"Mais ils faisaient comment alors ?"
Bah ils se faisaient à l’idée que plus d’un enfant sur cinq meurt avant d’avoir atteint l’âge d’un an. Qu’environ une femme sur cinquante meurt à cause de sa grossesse, pendant l’accouchement ou des suites de l’accouchement.
Ils se faisent aux arthroses syphilitiques, et aux "gueules cassées" de la syphilis tertiaire, qui mange les os. Plus connue à l’époque sous le nom de "vérole". La petite vérole (variole) marquait à vie ses victimes, quand elles y survivaient.
Ils se faisaient aux quintes de toux déchirantes qui saisissaient les personnes atteintes par la coqueluche, qui tuaient facilement un enfant déjà un peu faible.
Ils se faisaient au paludisme, alors appelé malaria, bien implanté en Europe avant l’assèchement des marais.
Ils se faisaient aux ultimes contorsions des tétaniques à l’agonie. Les nouveaux-nés n’y survivaient jamais.
Ils se faisaient aussi aux difformités et aux paralysies consécutives à une polio guérie. Quand elle guérissait.
Ils se faisaient au typhus, à la dysenterie, aux pneumonies, à la tuberculose.

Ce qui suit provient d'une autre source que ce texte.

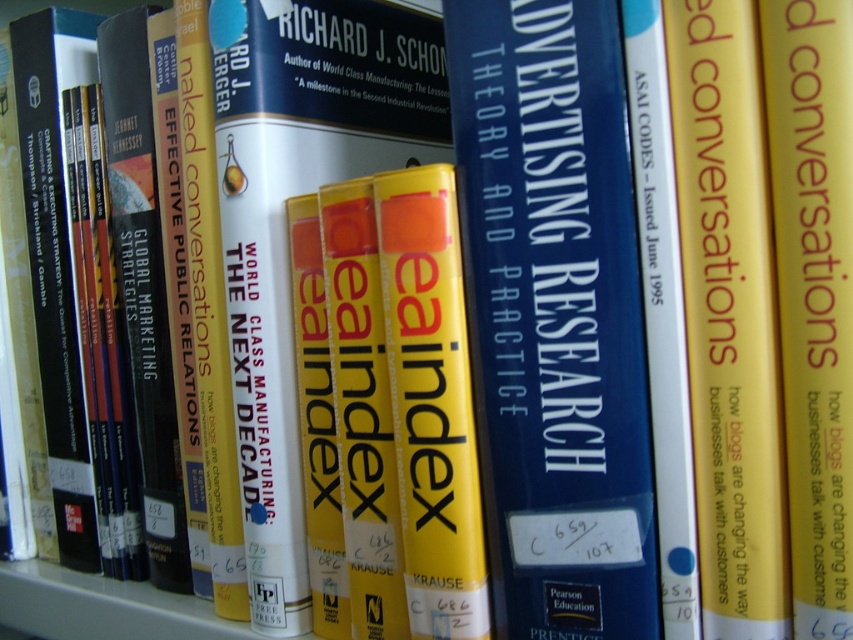
Which of these two, blue hardcover book at center or hardcover book at center, stands taller?

Standing taller between the two is hardcover book at center.

This screenshot has height=640, width=853. What do you see at coordinates (554, 316) in the screenshot?
I see `blue hardcover book at center` at bounding box center [554, 316].

Locate an element on the screen. The image size is (853, 640). blue hardcover book at center is located at coordinates (554, 316).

Ils se faisaient à l’idée qu’à tout moment, ils pouvaient perdre leurs femmes, leurs époux, leur parents, leurs amis, leurs enfants surtout, sans aucune cause apparente et sans possibilité de soin. Cette époque est bien trop lointaine pour que le souvenir s’en soit transmis, et l’ignorance se développe sur cette amnésie. Un nombre croissant de gens, qui prennent notre situation sanitaire actuelle pour acquise, et n’ont aucune sorte de conscience de ce qu’étaient la mortalité et la morbidité liées aux maladies avant l’essor de la médecine scientifique, en viennent à critiquer cette dernière, voire à la dénoncer entièrement. Mais c’est se plaindre de la ceinture de sécurité parce qu’en cas d’accident grave la clavicule est souvent cassée et les cervicales lésées. L’alternative, c’est passer au travers du pare-brise !
On a éradiqué de notre continent un ensemble de maladies qui faisaient des millions de morts chaque année, comme aucune guerre, aucun génocide n’en est capable, et qui s’attaquaient prioritairement aux plus faibles et aux plus fragiles : les enfants. Elles n’épargnaient absolument personne. Louis XIV, un des plus puissants rois et des plus riches souverains au monde, a eu 6 enfants avec Marie-Thérèse d’Autriche. De ces six enfants, 3 sont morts avant d’avoir un an, 2 avant d’avoir 6 ans. Voilà la réalité de ce qu’était la maladie et la mort avant la médecine scientifique.